CardiAQ (CardiAQ Valve Technologies), a porcine pericardial valve, has been implanted in eight patients worldwide and last month received Food and Drug Administration (FDA) approval for early feasibility study in 20 U.S. patients: 10 by a transfemoral approach and 10 by a transapical approach.

Tendyne Bioprosthetic Mitral Valve (Tendyne Holdings), a trileaflet porcine pericardium, also has been implanted in eight patients worldwide and was used for the first time in the United States last month by Dr. Wes Pederson and colleagues at the Minneapolis Heart Institute.

FORTIS (Edwards Lifesciences), a bovine pericardium valve, has been implanted in early feasibility trials in Europe and has been approved for an early feasibility trial of 15 patients in the United States.

Tiara (Neovasc), a D-shaped bovine pericardium valve, received FDA approval last year for the TIARA-I early feasibility trial in the United States (NCT02276547). The trial will enroll up to 30 patients worldwide.

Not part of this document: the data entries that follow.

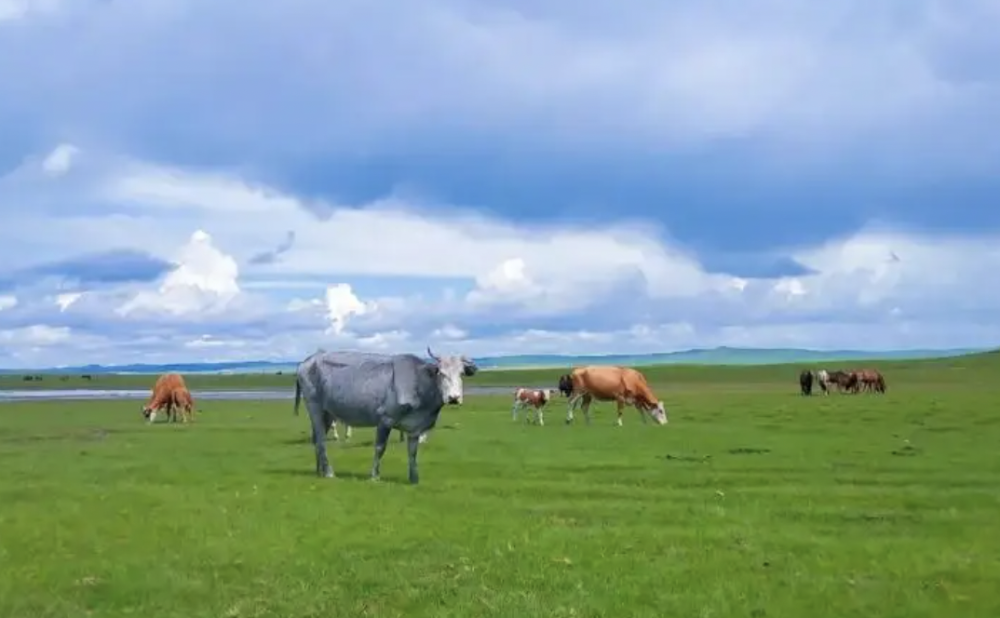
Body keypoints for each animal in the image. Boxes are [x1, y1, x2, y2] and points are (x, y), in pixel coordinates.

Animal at [292, 346, 476, 482]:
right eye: (441, 373)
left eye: (461, 373)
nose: (454, 398)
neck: (419, 382)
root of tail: (308, 361)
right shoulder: (385, 420)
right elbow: (380, 448)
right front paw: (374, 476)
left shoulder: (415, 429)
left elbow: (413, 452)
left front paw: (414, 479)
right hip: (314, 407)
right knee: (321, 440)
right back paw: (329, 473)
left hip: (328, 413)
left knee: (317, 440)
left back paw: (320, 472)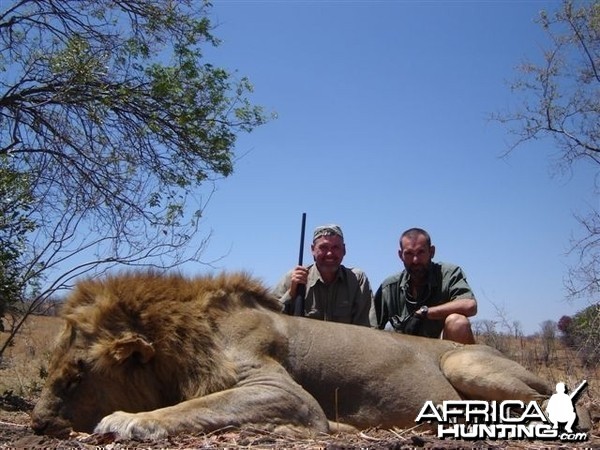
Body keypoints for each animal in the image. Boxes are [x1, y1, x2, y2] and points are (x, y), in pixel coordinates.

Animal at [31, 270, 552, 440]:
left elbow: (190, 407)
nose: (36, 424)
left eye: (77, 375)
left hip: (466, 363)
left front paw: (126, 420)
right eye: (49, 368)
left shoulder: (282, 389)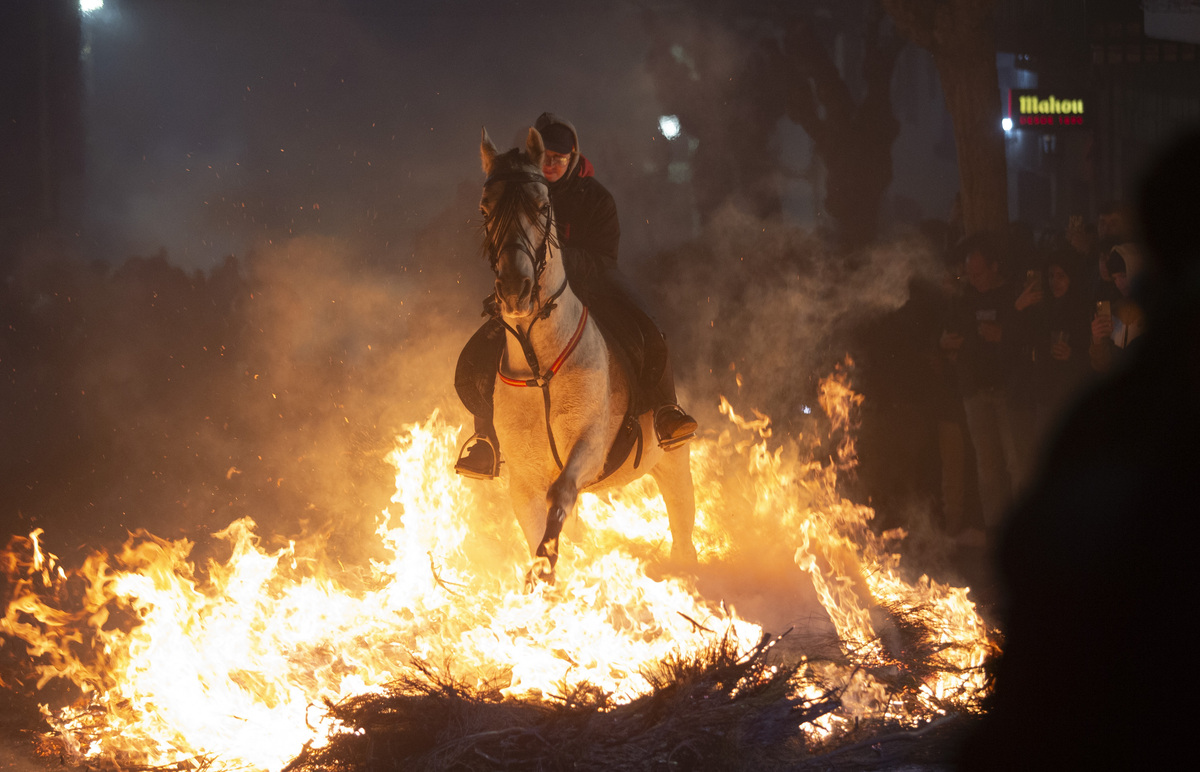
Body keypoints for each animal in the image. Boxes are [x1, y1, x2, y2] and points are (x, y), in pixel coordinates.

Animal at [477, 128, 700, 585]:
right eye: (485, 208)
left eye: (543, 207)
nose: (515, 289)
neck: (539, 367)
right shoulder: (523, 481)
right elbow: (537, 524)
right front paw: (542, 573)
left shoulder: (590, 448)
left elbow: (561, 494)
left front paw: (546, 563)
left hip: (673, 466)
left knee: (683, 531)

At least five other TMVR devices are in preclinical studies, Dr. Mack said. These emerging devices face “threats and obstacles” as they move through the pipeline – a number of “what ifs,” Dr. Mack said.

“What if you can’t prove that correcting secondary mitral regurgitation makes a difference? What are the repercussions of the COAPT Trial (NCT01626079) of the MitraClip if it is positive and shows that correcting mitral regurgitation does make a difference? Does completely correcting mitral regurgitation then really make a difference? What if transcatheter mitral valve repair works too well?” (COAPT stands for Cardiovascular Outcomes Assessment of the MitraClip Percutaneous Therapy for Heart Failure Patients with Functional Mitral Regurgitation). “With the excellent safety profile of MitraClip, it may be hard to justify TMVR,” he said.

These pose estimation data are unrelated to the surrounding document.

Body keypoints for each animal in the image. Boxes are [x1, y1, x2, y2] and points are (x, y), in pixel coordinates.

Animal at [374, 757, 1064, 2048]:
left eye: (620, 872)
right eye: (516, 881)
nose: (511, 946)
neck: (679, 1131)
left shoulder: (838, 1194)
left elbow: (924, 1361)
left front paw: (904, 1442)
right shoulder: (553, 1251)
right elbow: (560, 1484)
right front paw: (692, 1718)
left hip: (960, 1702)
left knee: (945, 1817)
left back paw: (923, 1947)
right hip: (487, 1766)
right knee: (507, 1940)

Dr. Mack noted that MitraClip for mitral valve repair has “a superb safety profile.” He added, “How do you choose what patients should be treated by a mitral valve replacement vs. a MitraClip by a transfemoral venous approach that enables them to go home the next day?”

The early feasibility trials of TMVR devices may point a way to answers.

Dr. Mack has received research grants from Edwards Lifesciences. He is a principal investigator in the ongoing COAPT Trial, which is sponsored by EVALVE with the collaboration of Abbott Vascular.